ACTIVITY: Please restate each line of the data that follows word for word, skipping any image.

SOURCE INFORMATION:
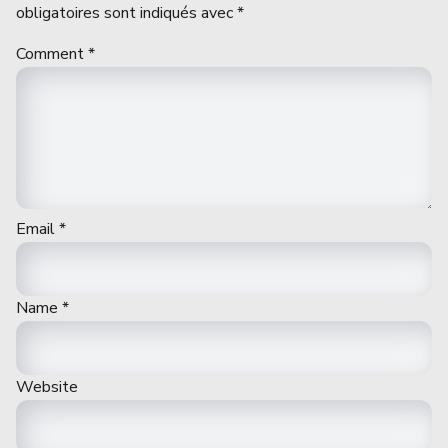
obligatoires sont indiqués avec
*
Comment
*
Email
*
Name
*
Website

RESULT FOR THIS TASK:
obligatoires sont indiqués avec
*
Comment
*
Email
*
Name
*
Website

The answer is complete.